EXERCISE DETAILS: Once you reach the line containing "neck: (357, 184)" in the entries below, write out that line and each one after it down to the line containing "left hip: (540, 355)", exactly and with nothing added.

SOURCE DATA:
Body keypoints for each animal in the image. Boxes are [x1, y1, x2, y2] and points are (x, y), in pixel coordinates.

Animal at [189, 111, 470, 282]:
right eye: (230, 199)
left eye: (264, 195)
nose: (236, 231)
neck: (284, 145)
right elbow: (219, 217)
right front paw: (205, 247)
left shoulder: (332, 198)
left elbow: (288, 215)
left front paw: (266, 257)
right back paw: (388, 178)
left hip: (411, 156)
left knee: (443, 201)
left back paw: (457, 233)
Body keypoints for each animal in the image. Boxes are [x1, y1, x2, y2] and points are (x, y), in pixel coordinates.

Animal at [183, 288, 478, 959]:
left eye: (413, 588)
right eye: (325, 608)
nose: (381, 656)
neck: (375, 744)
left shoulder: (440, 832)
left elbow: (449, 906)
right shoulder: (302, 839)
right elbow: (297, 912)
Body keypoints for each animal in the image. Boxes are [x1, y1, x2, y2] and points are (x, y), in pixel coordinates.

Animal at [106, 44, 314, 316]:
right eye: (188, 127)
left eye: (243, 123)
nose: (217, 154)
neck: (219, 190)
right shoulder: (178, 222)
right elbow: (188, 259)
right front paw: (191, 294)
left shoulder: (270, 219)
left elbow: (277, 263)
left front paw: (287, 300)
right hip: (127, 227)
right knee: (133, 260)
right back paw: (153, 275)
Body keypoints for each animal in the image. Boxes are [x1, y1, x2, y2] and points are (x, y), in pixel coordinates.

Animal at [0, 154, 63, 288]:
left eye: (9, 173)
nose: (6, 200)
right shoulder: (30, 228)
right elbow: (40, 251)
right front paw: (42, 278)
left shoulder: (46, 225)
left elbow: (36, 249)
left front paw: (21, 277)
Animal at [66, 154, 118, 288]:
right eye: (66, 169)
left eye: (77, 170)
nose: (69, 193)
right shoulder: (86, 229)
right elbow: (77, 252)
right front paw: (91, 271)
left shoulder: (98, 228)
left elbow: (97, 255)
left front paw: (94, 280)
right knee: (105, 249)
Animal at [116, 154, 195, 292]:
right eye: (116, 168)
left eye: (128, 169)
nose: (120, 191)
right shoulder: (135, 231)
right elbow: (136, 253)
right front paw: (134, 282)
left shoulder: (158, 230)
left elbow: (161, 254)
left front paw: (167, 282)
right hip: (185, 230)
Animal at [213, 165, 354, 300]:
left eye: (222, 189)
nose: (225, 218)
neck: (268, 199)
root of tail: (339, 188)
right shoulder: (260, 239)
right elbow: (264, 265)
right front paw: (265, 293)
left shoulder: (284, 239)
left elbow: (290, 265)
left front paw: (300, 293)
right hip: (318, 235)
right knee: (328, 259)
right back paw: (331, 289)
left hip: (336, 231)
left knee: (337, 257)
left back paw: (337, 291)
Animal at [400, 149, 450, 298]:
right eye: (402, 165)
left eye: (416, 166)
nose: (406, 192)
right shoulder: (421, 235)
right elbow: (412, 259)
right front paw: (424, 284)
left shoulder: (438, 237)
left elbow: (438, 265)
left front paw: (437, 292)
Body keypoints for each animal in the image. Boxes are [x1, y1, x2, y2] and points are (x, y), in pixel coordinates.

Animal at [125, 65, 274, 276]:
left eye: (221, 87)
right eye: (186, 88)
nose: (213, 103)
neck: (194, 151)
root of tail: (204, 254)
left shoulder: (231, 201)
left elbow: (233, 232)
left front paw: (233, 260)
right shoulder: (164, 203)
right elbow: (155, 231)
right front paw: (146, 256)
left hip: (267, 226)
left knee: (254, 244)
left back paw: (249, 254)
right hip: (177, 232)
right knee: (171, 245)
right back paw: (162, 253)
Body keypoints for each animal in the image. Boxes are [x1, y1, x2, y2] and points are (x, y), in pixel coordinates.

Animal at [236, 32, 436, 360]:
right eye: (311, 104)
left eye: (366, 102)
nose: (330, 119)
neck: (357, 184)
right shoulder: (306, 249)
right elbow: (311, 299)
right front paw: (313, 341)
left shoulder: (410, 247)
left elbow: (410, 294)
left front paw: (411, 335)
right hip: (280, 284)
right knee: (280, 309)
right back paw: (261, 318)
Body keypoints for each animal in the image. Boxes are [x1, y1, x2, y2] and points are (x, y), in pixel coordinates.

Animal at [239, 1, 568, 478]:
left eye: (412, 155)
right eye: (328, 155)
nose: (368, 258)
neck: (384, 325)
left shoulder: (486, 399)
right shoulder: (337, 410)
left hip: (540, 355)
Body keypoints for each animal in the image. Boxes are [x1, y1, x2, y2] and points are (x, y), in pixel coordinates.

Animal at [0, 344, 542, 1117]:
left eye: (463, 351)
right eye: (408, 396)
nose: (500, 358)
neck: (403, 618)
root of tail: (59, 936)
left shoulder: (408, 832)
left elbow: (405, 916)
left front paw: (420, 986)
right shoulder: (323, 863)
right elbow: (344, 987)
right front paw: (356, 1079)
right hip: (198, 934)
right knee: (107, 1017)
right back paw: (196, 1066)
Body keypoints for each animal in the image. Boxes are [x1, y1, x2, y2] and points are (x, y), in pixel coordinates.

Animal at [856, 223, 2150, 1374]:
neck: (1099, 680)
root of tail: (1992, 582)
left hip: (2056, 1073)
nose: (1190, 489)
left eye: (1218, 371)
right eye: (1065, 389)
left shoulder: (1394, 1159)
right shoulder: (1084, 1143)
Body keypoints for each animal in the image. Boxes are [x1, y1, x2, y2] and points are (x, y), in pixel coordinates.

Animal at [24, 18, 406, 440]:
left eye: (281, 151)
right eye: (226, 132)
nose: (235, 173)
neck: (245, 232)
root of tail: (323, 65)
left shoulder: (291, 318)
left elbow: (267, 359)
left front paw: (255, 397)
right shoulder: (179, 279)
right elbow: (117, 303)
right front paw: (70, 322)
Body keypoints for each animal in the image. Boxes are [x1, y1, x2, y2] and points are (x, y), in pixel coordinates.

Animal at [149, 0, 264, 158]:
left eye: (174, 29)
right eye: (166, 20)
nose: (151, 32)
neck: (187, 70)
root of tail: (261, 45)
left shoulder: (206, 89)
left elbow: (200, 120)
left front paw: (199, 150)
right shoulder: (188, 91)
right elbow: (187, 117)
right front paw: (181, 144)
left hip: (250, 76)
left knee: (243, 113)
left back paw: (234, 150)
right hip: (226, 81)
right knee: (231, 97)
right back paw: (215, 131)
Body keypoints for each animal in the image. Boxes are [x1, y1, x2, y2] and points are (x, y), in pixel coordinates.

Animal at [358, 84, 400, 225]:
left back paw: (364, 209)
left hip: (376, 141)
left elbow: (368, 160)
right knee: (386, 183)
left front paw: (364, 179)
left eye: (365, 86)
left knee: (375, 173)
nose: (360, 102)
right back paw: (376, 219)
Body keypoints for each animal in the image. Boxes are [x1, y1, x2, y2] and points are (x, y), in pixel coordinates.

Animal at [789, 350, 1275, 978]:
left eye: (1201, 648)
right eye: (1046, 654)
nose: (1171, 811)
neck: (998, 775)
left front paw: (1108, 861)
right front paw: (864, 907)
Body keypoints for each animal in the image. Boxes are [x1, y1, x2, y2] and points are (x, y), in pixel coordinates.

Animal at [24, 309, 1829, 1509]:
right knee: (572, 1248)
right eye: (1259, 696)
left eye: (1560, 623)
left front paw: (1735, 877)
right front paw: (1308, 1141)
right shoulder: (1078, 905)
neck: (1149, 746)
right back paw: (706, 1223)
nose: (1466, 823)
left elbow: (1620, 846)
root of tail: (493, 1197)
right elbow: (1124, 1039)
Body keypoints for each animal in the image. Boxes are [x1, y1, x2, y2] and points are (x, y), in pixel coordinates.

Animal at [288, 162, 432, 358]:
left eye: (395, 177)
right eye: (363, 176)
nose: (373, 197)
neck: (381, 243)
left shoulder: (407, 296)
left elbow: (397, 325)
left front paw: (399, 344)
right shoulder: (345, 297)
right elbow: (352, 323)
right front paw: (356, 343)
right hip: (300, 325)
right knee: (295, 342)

ANSWER:
neck: (357, 184)
right shoulder: (306, 249)
right elbow: (311, 299)
right front paw: (313, 341)
left shoulder: (410, 247)
left elbow: (410, 294)
left front paw: (411, 335)
right hip: (280, 284)
right knee: (280, 309)
right back paw: (261, 318)
Body keypoints for each animal in the image. Boxes are [x1, y1, x2, y2] and points are (x, y), in pixel coordinates.

Animal at [239, 1, 568, 478]:
left eye: (412, 155)
right eye: (328, 155)
nose: (368, 258)
neck: (384, 325)
left shoulder: (486, 399)
right shoulder: (337, 410)
left hip: (540, 355)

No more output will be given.